*** Trecho selecionado ***
29/08/2013

Gourmet: mais um capítulo da luta por palavras


Papo cabeça. A luta por palavras. Finalmente, não um produto mas um conceito chega à capa de Paladar. O que é gourmet? se pergunta o jornal. Jose Orenstein garimpa a resposta. E mostra como, sob essa palavra, aninham-se coisas e ideias, como a “monstruosidade” do brigadeiro gourmet, as varandas de apartamentos de elite, ocupados por gente que não sabe cozinhar e assim por diante. E Dna. Maria Brigadeiro nos diz: “Infelizmente, existe uma banalização. A indústria usa a palavra em tudo, para tentar colar ao produto a ideia de que é feito com ingredientes melhores, de que é um artigo de excelência”. Acrescenta: Mas ela afirma que, se fosse lançar seus brigadeiros hoje, não usaria o adjetivo, pois “ele se esvaziou e pode parecer arrogante. Eu criei um monstro”. Pois é, Dna Maria, infelizmente.

A luta por imagens: “É aquela imagem do século 18 ou 19, do tiozão gordão com um charuto na boca. Um mala sem alça”, diz Helena Rizzo. “A ideia de ‘gourmet’ hoje está relacionada a boa comida, mas também a sofisticação, elitismo, algo para poucos. É muito usada para qualificar algo que não é encontrado em qualquer lugar – sem que o produto seja de fato especial”, analisa Wanessa Asfora
Existe até pastel auto-denominando gourmet, frito em óleo de canola, aquela sigla que designa a colza transgenica de origem canadense: CANOLA = Canadian Oil Low Acid. Não vejo nada de gourmet nisso, mas há quem entenda que fritar nesse óleo torna gourmet algo banal. Há público para tudo.
***
Detalhes da tarefa
Transcreva por inteiro o texto sobre o uso da palavra gourmet, sem mudar nenhuma palavra nem sinal. Baseie-se somente no texto acima.
*** Informações fornecidas ***
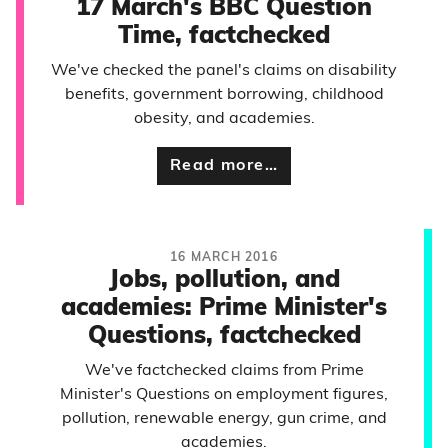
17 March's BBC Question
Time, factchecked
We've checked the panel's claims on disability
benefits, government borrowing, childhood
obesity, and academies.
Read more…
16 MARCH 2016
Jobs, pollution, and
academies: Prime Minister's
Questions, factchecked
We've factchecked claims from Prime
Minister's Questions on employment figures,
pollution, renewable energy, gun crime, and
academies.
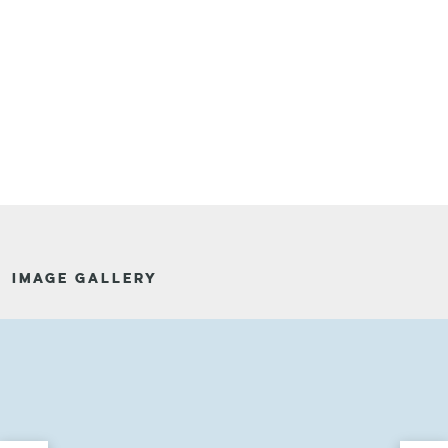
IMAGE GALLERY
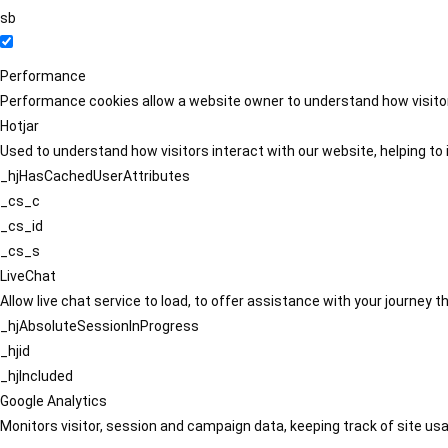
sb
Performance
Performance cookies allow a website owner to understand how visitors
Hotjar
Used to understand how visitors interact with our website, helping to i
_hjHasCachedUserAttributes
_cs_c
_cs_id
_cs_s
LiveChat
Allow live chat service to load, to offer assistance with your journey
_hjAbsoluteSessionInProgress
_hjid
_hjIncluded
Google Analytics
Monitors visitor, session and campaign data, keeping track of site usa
***
*** Informações fornecidas ***
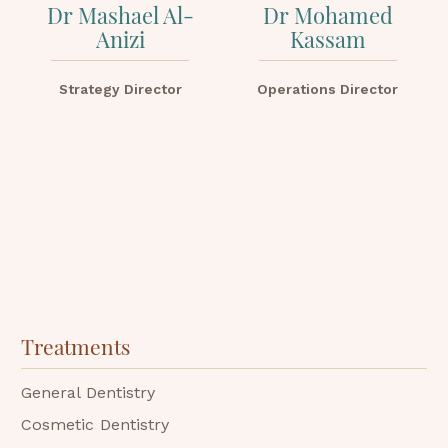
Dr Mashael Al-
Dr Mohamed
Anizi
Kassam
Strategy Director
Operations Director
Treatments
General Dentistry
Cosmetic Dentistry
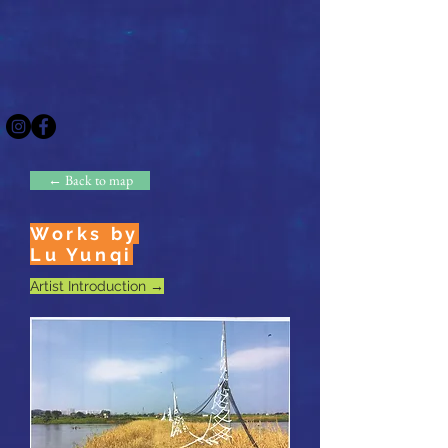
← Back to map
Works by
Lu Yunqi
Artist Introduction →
***
Resultado do exercício
29/08/2013

Gourmet: mais um capítulo da luta por palavras


Papo cabeça. A luta por palavras. Finalmente, não um produto mas um conceito chega à capa de Paladar. O que é gourmet? se pergunta o jornal. Jose Orenstein garimpa a resposta. E mostra como, sob essa palavra, aninham-se coisas e ideias, como a “monstruosidade” do brigadeiro gourmet, as varandas de apartamentos de elite, ocupados por gente que não sabe cozinhar e assim por diante. E Dna. Maria Brigadeiro nos diz: “Infelizmente, existe uma banalização. A indústria usa a palavra em tudo, para tentar colar ao produto a ideia de que é feito com ingredientes melhores, de que é um artigo de excelência”. Acrescenta: Mas ela afirma que, se fosse lançar seus brigadeiros hoje, não usaria o adjetivo, pois “ele se esvaziou e pode parecer arrogante. Eu criei um monstro”. Pois é, Dna Maria, infelizmente.

A luta por imagens: “É aquela imagem do século 18 ou 19, do tiozão gordão com um charuto na boca. Um mala sem alça”, diz Helena Rizzo. “A ideia de ‘gourmet’ hoje está relacionada a boa comida, mas também a sofisticação, elitismo, algo para poucos. É muito usada para qualificar algo que não é encontrado em qualquer lugar – sem que o produto seja de fato especial”, analisa Wanessa Asfora
Existe até pastel auto-denominando gourmet, frito em óleo de canola, aquela sigla que designa a colza transgenica de origem canadense: CANOLA = Canadian Oil Low Acid. Não vejo nada de gourmet nisso, mas há quem entenda que fritar nesse óleo torna gourmet algo banal. Há público para tudo.